Thursday, December 11, 2008

Hubble Spots CO2 on Extrasolar Planet


Add carbon dioxide to the atmospheric brew enveloping a Jupiter-sized planet orbiting a star about 65 light-years from Earth.
The finding, made by astronomers using an infrared sensor on the Hubble Space Telescope, doesn't do anything to improve the odds of finding life on HD 189733, which also contains methane, carbon monoxide and water in its atmosphere.
The planet orbits too close to its mother star to have temperatures that would be conducive for life as we know it. But scientists are hailing the discovery as further proof that Earth-orbiting spacecraft can pry out secrets of planets beyond our solar system.
"It's a one-part-in-a-thousand kind of measurement," Carl Grillmair, associate research scientist at California Institute of Technology's Spitzer Science Center, told Discovery News.
"HD 189733 is an interesting, exotic test bed for what we want to do with habitable planets down the road," he added. "If you did this same kind of experiment looking at Earth from 65 light-years, it would be 25,000 times dimmer, so it's a much, much harder problem."

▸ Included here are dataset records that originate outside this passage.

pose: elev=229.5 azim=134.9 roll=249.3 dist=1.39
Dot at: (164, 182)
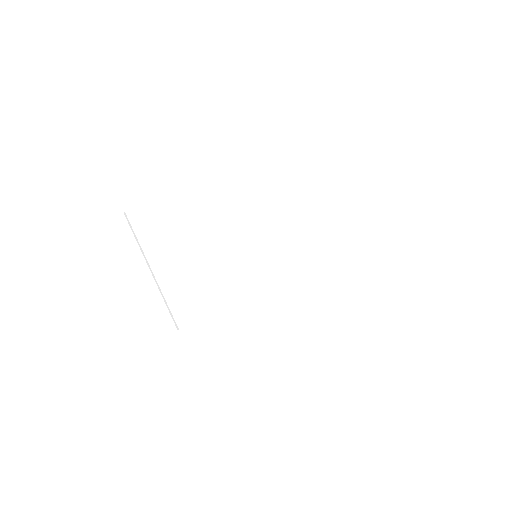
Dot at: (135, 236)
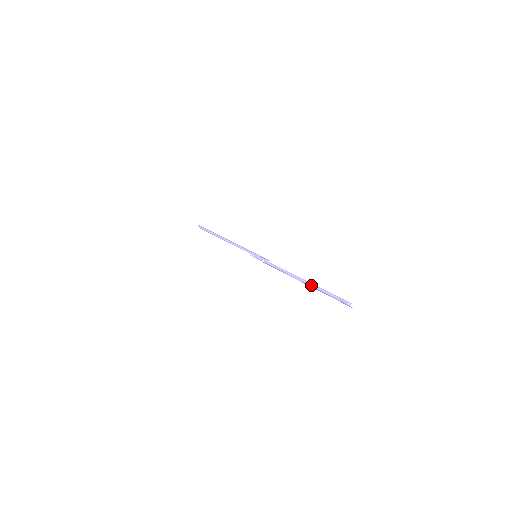
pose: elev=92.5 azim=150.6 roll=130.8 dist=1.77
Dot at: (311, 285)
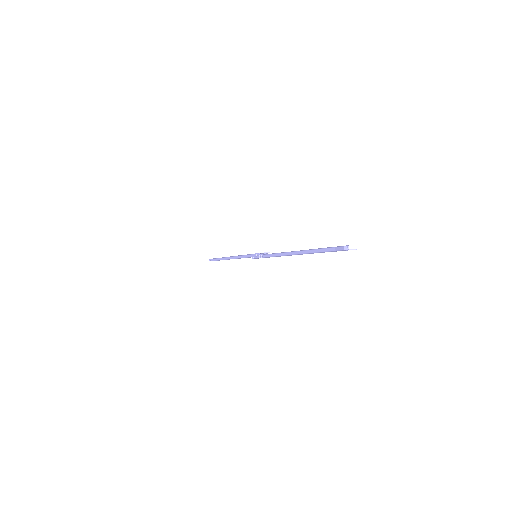
Dot at: (306, 253)
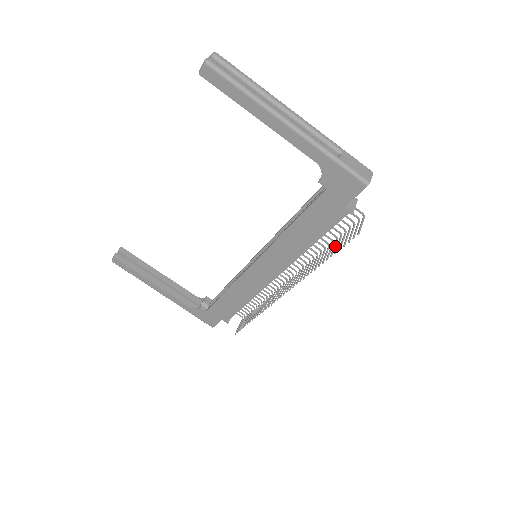
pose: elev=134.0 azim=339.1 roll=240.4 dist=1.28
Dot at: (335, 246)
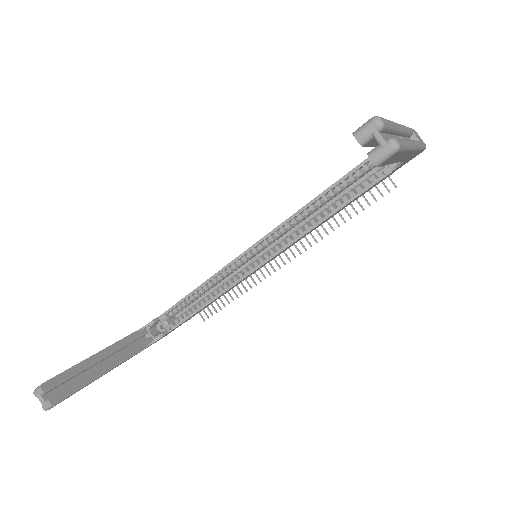
Dot at: occluded
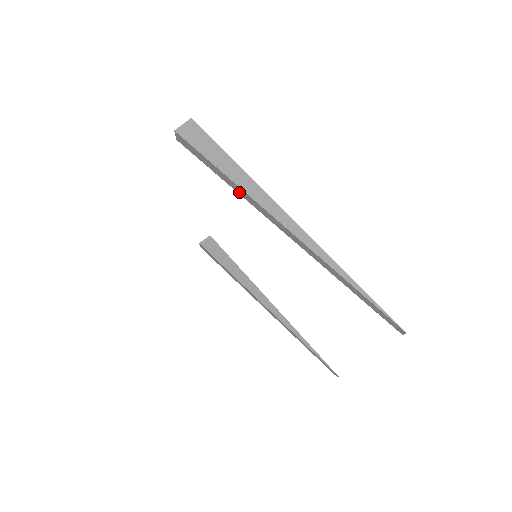
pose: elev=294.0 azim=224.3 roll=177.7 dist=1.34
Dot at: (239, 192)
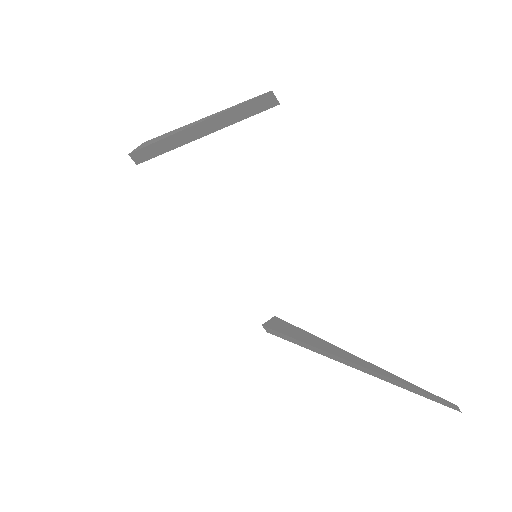
Dot at: (161, 151)
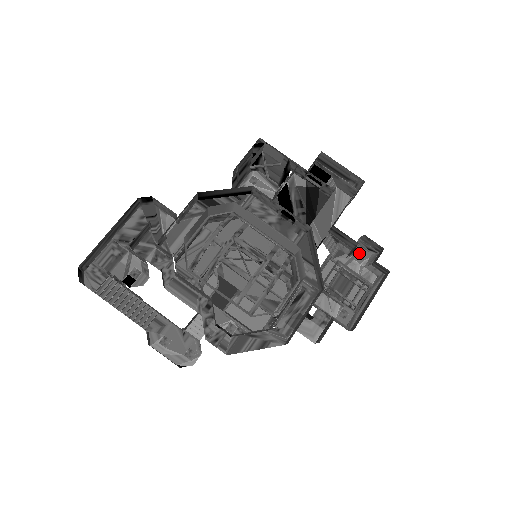
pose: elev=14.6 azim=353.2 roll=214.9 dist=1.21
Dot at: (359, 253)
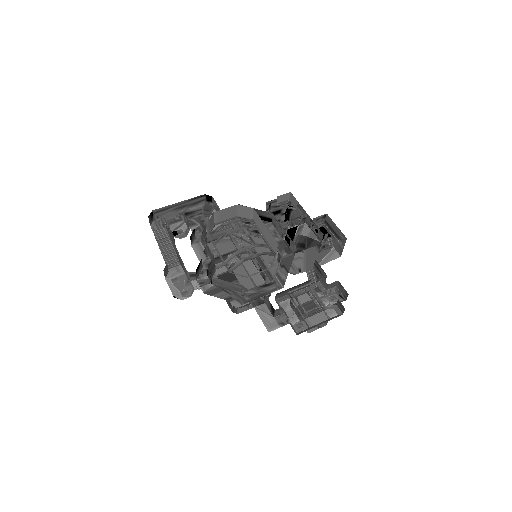
Dot at: (332, 296)
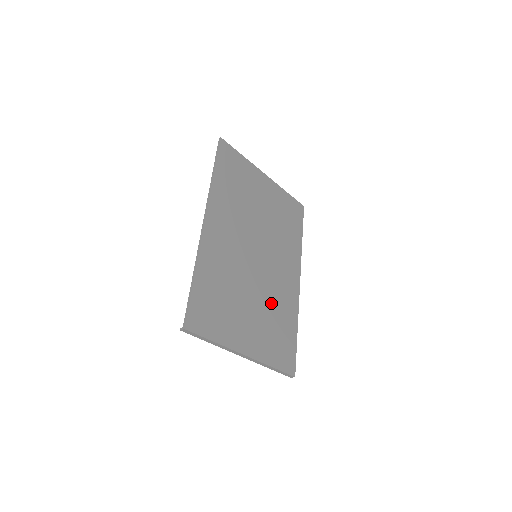
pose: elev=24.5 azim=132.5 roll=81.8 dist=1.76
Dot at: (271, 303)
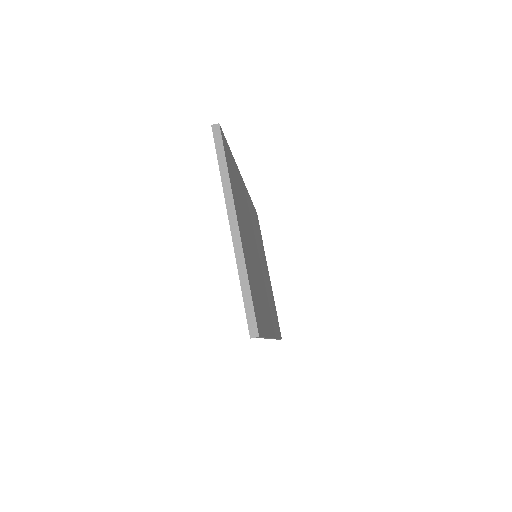
Dot at: (257, 280)
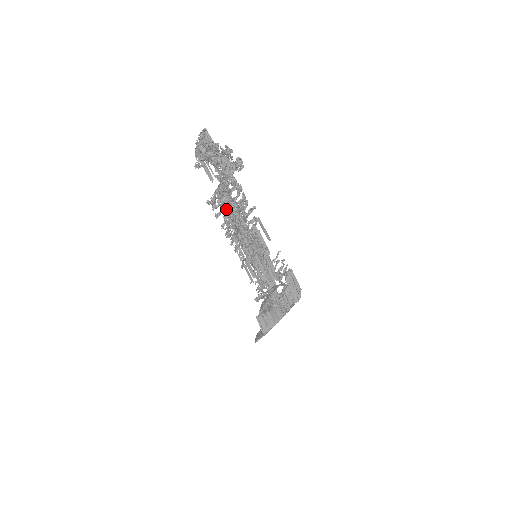
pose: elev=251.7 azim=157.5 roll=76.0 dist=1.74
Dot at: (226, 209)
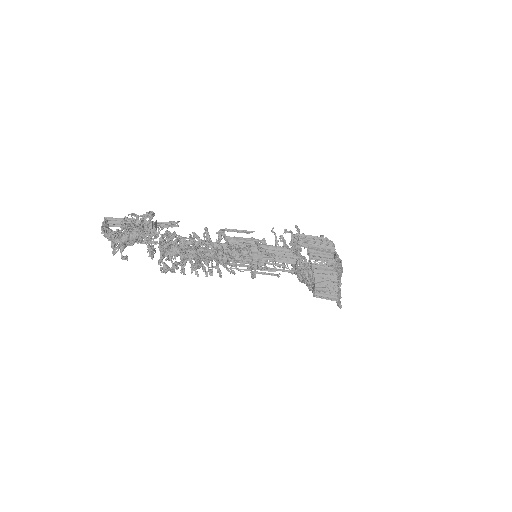
Dot at: (181, 262)
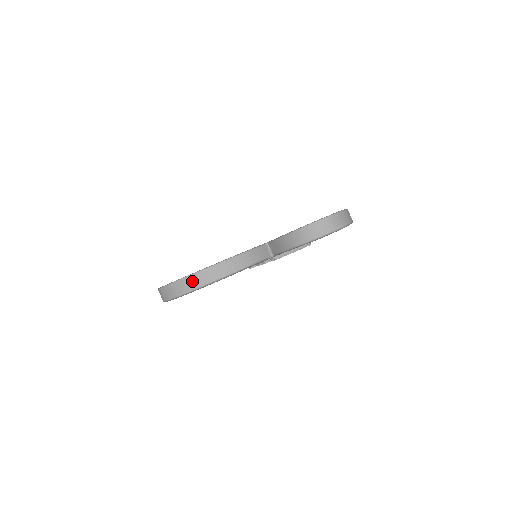
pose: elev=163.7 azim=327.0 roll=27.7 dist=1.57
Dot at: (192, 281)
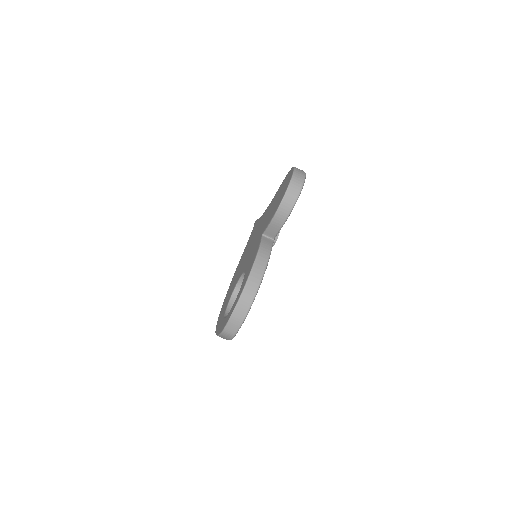
Dot at: (245, 300)
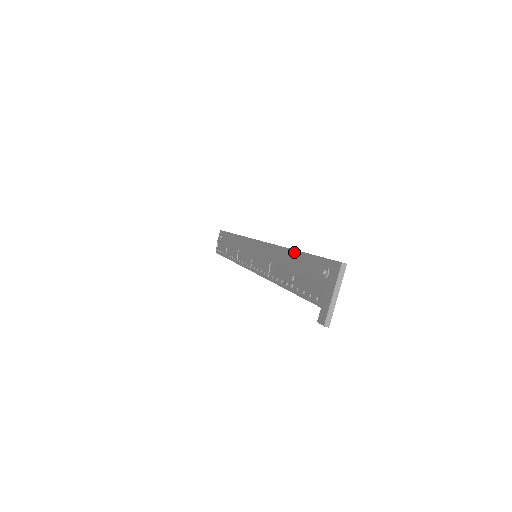
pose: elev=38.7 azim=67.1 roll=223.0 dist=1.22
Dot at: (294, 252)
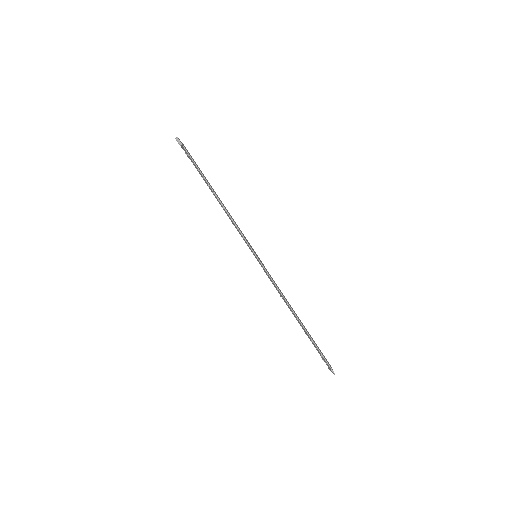
Dot at: occluded
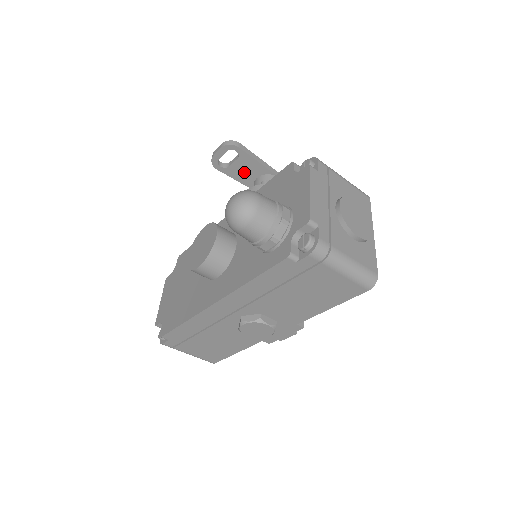
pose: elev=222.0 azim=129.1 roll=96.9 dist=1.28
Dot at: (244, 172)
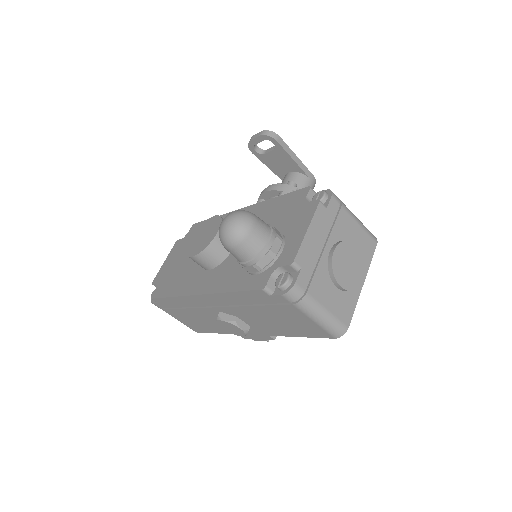
Dot at: (278, 163)
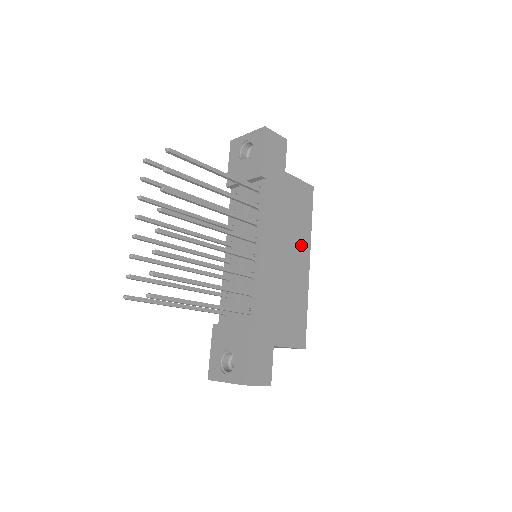
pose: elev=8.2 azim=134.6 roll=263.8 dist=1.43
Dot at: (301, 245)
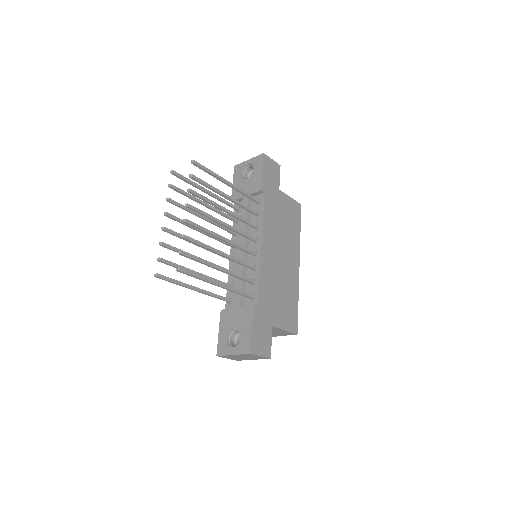
Dot at: (292, 249)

Mark Swain, a researcher with NASA's Jet Propulsion Laboratory in Pasadena, Calif., and colleagues hadn't been looking for carbon dioxide in the atmosphere of HD 189733, a planet fortuitously aligned, relative to Earth, so that it passes both in front of and behind the parent star. They were seeking additional measurements of the previously discovered methane.
The planet's eclipses -- it passes behind its sun once every 2.2 days -- provide scientists an opportunity to make the subtle distinction of which light is coming from the planet in the face of the overwhelming brightness of the star. Within the beams are features, similar to fingerprints, of what molecules the light has encountered.
"By using the primary and the secondary eclipse, we're actually localizing knowledge about the atmosphere over specific parts of the planet," Swain told Discovery News.
Some molecules, like carbon dioxide and methane, show up in infrared light. Others, such as oxygen, would leave their footprints in visible or ultraviolet wavelengths.
"The science of exoplanets is driven by what we can do, not what we want to do," Grillmair said. "There's not a lot of data and an abundance of possibilities and ideas, but that shouldn't stop us from pursuing observations with what we have."
"Maybe next week somebody will come up with some molecule that really shouldn't be there. That gives us a hold on the piece of the physics that we didn't have before," he added. "It's always nice to find the unexpected because sometimes it can involve really interesting paradigm shifts."
Swain's research will be published in Astrophysical Journal Letters. Grillmair and colleagues are publishing additional findings of water in HD 189733's atmosphere in this week's Nature.